About The Curriculum
The First-Year Writing Curriculum at the University of North Carolina at Charlotte is inquiry-driven, process-based, and grounded in the understanding that writing is always socially situated (and writers are, too). This means that writing doesn’t exist in a vacuum. The way we write is influenced by context and purpose. Therefore, we recognize that there is no universal context for writing, academic or otherwise. What constitutes “good” writing in one situation or discipline is different from another one. We know that writing is not a basic skill independent of content or context. Similarly, literacy development does not begin or end with the completion of First-Year Writing, but is spiral and on-going. The FYW curriculum also recognizes the broad array of composing that 21st century students are required to practice, especially digital and multimodal work that pays attention to audiences that reach far beyond the classroom.

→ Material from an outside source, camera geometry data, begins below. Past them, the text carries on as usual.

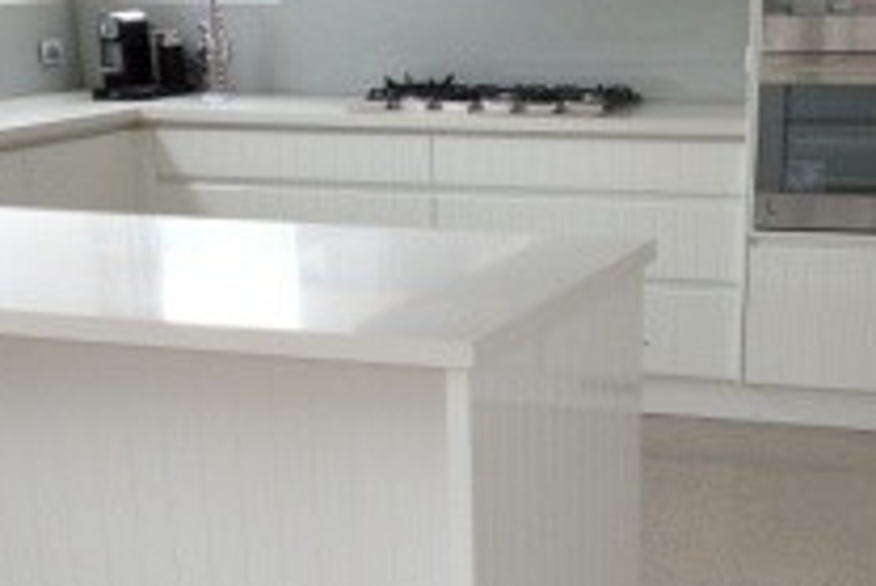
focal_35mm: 74
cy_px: 649
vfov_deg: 17.8
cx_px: 510
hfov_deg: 27.3
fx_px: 1802
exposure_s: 1/60
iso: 50
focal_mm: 4.13
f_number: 2.4
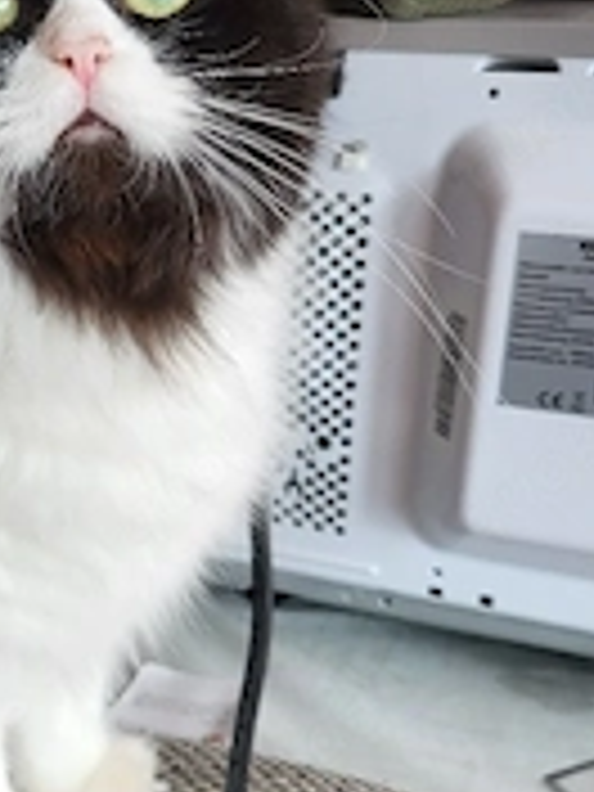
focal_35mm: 59
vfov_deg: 32.6
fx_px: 1350
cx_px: 0
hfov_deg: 23.8
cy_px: 490
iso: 80
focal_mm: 5.4
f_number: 1.8
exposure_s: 1/101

Because we know the impossibility of preparing students for every possible writing task they may encounter in their educational careers, the FYW curriculum strives to help students become adaptive writers, ones who know the questions that effective writers ask each time they compose and ones who can draw on what they already know about composing in order to complete the task:
- What is the purpose of this composition?
- What is the larger context?
- Who is my audience, and what are their needs and expectations?

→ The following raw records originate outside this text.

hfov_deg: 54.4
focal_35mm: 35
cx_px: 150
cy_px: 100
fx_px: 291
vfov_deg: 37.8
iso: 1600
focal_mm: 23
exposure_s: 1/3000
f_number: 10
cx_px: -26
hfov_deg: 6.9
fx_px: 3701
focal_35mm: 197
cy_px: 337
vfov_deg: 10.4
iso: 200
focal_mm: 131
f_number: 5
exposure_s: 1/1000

- What kind of language is appropriate for the work this composition must do?
- What type of documentation style is expected?
- What do I already know, what do I still need to know, and where can I find useful resources?
All FIrst-Year Writing courses culminate in the creation of a Digital Portfolio. The purpose of the portfolio is to provide a place for students to curate selected coursework that demonstrates engaged inquiry, rhetorical flexibility, rigorous reflection, and awareness of visual design and digital composition. Students analyze their reading and writing processes, reflect upon their learning from the course, and articulate their understanding and application of the department’s First-Year Writing student learning outcomes.